Some sell utensils, some clothes, sandals, mosquito nets and gamchhas (traditional cotton towels). By the end of April, according to him, most of the hawkers had returned to their home state.
Fears over Fallout
Responding to the chain of developments, two parliamentarians from West Bengal’s ruling party, the Trinamool Congress—Lok Sabha member of Parliament (MP) from Murshidabad, Yusuf Pathan and Rajya Sabha MP Samirul Islam—sought home minister Shah’s intervention.
On 5 May, chief minister Banerjee expressed concerns over the growing number of incidents targeting Bengali Muslims in Odisha, Maharashtra, Uttar Pradesh and Bihar.
“I want to say one thing, you people may torture our migrant workers for speaking Bengali but we will not do that in Bengal. This is the difference between those people and us,” she said.
She also pointed out that about 15 million people from other states work in Bengal.

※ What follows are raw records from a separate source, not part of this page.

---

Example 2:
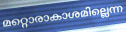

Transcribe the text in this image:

മറ്റൊരാകാശമില്ലെന്ന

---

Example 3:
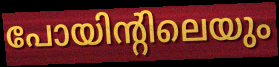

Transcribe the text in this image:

പോയിന്റിലെയും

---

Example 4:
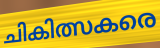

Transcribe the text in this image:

ചികിത്സകരെ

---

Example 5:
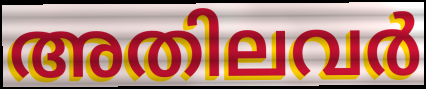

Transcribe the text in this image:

അതിലവർ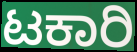
ಟಕಾರಿ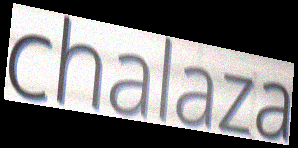
chalaza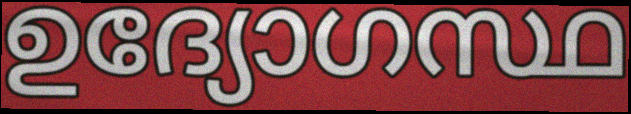
ഉദ്യോഗസ്ഥ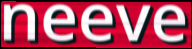
neeve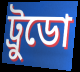
ট্রুডো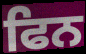
ਫਿਨ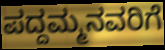
ಪದ್ದಮ್ಮನವರಿಗೆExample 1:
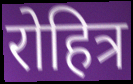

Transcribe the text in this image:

रोहित्र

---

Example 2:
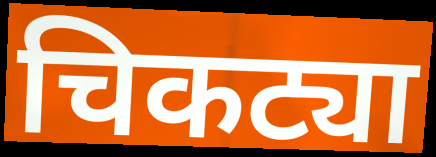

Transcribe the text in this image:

चिकट्या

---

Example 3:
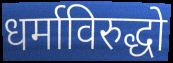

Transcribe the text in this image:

धर्माविरुद्धो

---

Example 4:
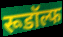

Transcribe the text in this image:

रूडॉल्फ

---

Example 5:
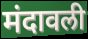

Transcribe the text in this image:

मंदावली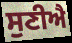
ਸੁਣੀਐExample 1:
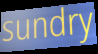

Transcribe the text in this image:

sundry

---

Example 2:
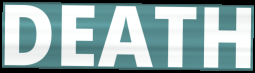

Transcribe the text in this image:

DEATH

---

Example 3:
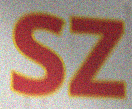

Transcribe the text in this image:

SZ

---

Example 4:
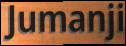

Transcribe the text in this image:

Jumanji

“Don’t play with fire,” said Banerjee “I will not do anything but there are other kinds of jealous people around. If someone goes and threatens some people in the name of such organisations, why should I take any responsibility?”

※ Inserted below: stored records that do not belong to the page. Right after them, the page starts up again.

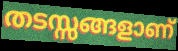
തടസ്സങ്ങളാണ്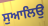
ਸੁਆਲਿਉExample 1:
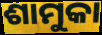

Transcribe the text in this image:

ଶାମୁକା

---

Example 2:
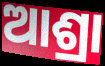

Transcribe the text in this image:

ଆଶ୍ରା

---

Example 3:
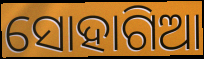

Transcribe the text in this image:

ସୋହାଗିଆ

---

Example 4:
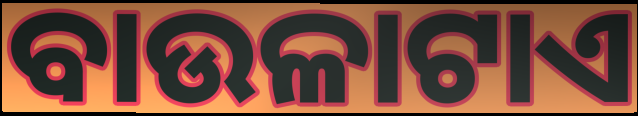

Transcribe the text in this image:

ବାଉଳାଟାଏ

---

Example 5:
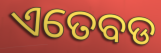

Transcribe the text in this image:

ଏତେବଡ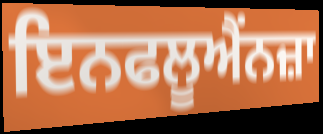
ਇਨਫਲੂਐਂਨਜ਼ਾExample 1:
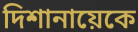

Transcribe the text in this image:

দিশানায়েকে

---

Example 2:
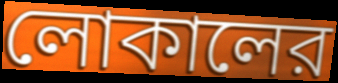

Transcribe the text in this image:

লোকালের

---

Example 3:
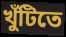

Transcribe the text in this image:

খুঁটিতে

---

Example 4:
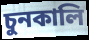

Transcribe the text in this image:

চুনকালি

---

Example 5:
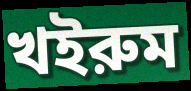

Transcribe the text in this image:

খইরুম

She said did not want “any kind of misunderstanding” and hoped “good senses” would prevail.
Bannerjee’s mention of “jealous people” could be a reference to the Bengali ethnic rights groups, especially Bangla Pokkho, which has menaced ‘outsiders’ in Bengal. On social media posts, they asked if Odias working in Bengal should be spared when Bengalis working in Odisha were being attacked.
(Snigdhendu Bhattacharya is a Kolkata-based author and independent journalist, who writes on politics, history, human rights, culture, environment and climate change.)